[Collected data]
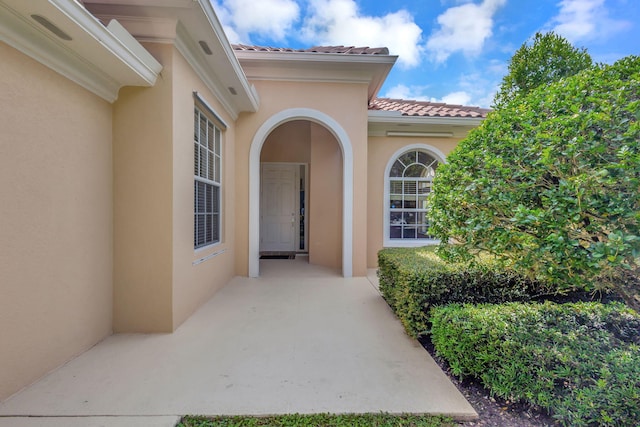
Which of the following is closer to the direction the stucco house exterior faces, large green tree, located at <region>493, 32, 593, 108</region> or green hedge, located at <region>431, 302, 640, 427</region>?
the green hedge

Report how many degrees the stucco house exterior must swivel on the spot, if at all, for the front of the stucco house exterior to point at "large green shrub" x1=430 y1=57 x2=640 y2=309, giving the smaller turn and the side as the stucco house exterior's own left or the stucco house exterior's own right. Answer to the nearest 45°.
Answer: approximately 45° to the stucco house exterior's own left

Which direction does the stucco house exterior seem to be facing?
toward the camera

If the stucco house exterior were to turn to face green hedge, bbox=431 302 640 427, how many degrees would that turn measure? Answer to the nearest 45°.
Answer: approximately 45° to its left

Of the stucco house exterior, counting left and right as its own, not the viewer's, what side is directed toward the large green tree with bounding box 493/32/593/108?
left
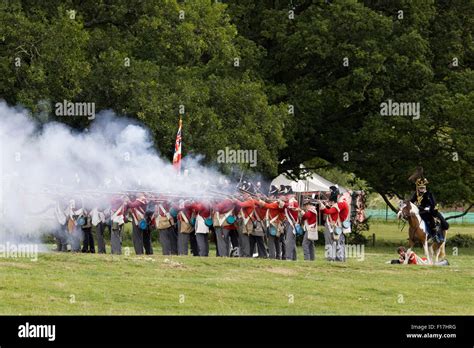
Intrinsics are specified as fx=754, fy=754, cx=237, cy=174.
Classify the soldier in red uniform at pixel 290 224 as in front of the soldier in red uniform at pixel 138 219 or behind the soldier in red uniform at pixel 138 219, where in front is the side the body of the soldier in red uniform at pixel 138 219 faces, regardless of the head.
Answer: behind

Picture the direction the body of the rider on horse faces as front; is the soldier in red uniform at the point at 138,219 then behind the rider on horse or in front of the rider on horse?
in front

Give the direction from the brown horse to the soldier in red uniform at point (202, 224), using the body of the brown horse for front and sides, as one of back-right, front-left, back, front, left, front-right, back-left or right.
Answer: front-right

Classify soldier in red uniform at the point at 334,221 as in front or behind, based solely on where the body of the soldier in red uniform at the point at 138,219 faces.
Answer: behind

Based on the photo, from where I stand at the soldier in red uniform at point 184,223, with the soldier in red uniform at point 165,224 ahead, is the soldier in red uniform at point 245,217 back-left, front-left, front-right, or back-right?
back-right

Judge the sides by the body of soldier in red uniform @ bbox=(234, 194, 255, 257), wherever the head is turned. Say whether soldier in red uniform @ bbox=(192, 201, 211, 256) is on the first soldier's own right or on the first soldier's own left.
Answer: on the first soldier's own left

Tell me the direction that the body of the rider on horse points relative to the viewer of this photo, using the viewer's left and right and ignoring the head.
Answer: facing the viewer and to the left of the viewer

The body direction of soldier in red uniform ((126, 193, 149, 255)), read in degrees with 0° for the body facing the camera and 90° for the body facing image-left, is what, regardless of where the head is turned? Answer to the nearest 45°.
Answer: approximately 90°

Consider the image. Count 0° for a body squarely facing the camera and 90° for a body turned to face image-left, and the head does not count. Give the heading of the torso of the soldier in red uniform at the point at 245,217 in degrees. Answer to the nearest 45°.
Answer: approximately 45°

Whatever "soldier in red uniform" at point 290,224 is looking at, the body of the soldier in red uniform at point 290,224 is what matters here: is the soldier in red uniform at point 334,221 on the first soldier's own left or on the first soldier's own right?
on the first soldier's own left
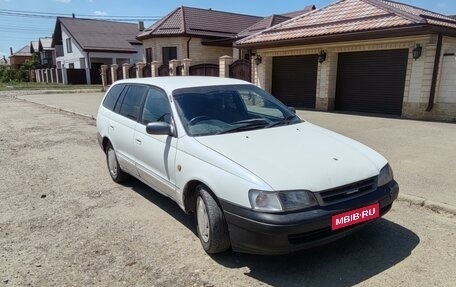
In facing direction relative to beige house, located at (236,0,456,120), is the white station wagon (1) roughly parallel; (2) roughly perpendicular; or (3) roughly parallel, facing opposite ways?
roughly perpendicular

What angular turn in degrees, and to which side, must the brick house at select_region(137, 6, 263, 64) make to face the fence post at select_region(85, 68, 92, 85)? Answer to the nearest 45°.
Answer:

Try it:
Reproduce every one of the entries above word for word, leaving out the pictures.

Exercise solution:
Which of the following is closer to the direction the stucco house exterior faces, large green tree, located at <region>493, 32, 593, 108</region> or green hedge, located at <region>431, 302, 640, 427</region>?
the green hedge

Report how many degrees the stucco house exterior must swivel on the spot, if at all, for the front of the stucco house exterior to point at "large green shrub" x1=430 y1=57 x2=640 y2=309, giving the smaller turn and the side as the stucco house exterior's own left or the stucco house exterior's own right. Answer to the nearest 45°.
Answer: approximately 45° to the stucco house exterior's own left

Which direction does the stucco house exterior seem to be facing?
toward the camera

If the stucco house exterior were to turn to face green hedge, bbox=431 302 640 427, how many degrees would that turn measure? Answer to the nearest 45°.
Answer: approximately 45° to its left

Of the stucco house exterior, counting left and right as its own, not the viewer's, what side is directed toward the large green tree with bounding box 493/32/593/108?
left
Intrinsics are specified as fx=754, fy=754, cx=237, cy=174.
Classify the soldier in red uniform at pixel 290 224 as in front of the soldier in red uniform at pixel 138 219 or behind the soldier in red uniform at pixel 138 219, where in front is the side the body of the soldier in red uniform at pixel 138 219 faces, regardless of the head.
Answer: behind

Picture the direction the body of the rider on horse faces as front; is the soldier in red uniform at the point at 138,219 then behind the rider on horse or in front of the rider on horse?
in front

Give the direction from the brown horse to the soldier in red uniform at point (202, 224), using the body of the brown horse for front and sides, as one of back-right, front-left, back, front, left, front-right, back-left or right.
Answer: front-right

Classify soldier in red uniform at the point at 334,221 as in front or behind, based solely on where the body of the soldier in red uniform at the point at 138,219 faces.
Answer: behind

Based on the photo, from where I stand at the soldier in red uniform at point 184,223, with the soldier in red uniform at point 165,224 ahead, is the soldier in red uniform at point 245,217 back-left, front-left, front-right, or back-right?
back-right

Judge the sides by the body of soldier in red uniform @ bbox=(234, 194, 255, 257), wherever the head is turned. Say whether soldier in red uniform @ bbox=(192, 201, 211, 256) is on the first soldier's own right or on the first soldier's own left.
Answer: on the first soldier's own left

Tell me the direction that the body of the rider on horse points relative to the viewer of this photo, using the viewer's left and right and ignoring the head.
Answer: facing the viewer and to the left of the viewer

The body direction of soldier in red uniform ((126, 193, 149, 255)), read in degrees with 0° for the body facing the camera and 90° for the body facing image-left, is what, regardless of where the head is turned? Answer to the nearest 45°.
Answer: approximately 90°

Consider the image. Count 0° for a body squarely facing the camera and 90° for a body turned to face image-left, and the head does not count. Give the heading of the torso of the soldier in red uniform at the point at 245,217 in degrees. Answer to the nearest 45°.
Answer: approximately 45°

Whatever "soldier in red uniform" at point 290,224 is looking at, the body of the soldier in red uniform at point 290,224 is what matters here: is the soldier in red uniform at point 334,221 on the first soldier's own left or on the first soldier's own right?
on the first soldier's own left
In facing direction relative to beige house, located at (236,0,456,120), is the white station wagon (1) roughly parallel; (2) roughly perpendicular; or (3) roughly parallel, facing opposite ways?
roughly perpendicular

What angular turn in degrees, and to which side, must the brick house at select_region(137, 6, 263, 64) make to face the fence post at select_region(85, 68, 92, 85)? Answer to the nearest 45°.
Answer:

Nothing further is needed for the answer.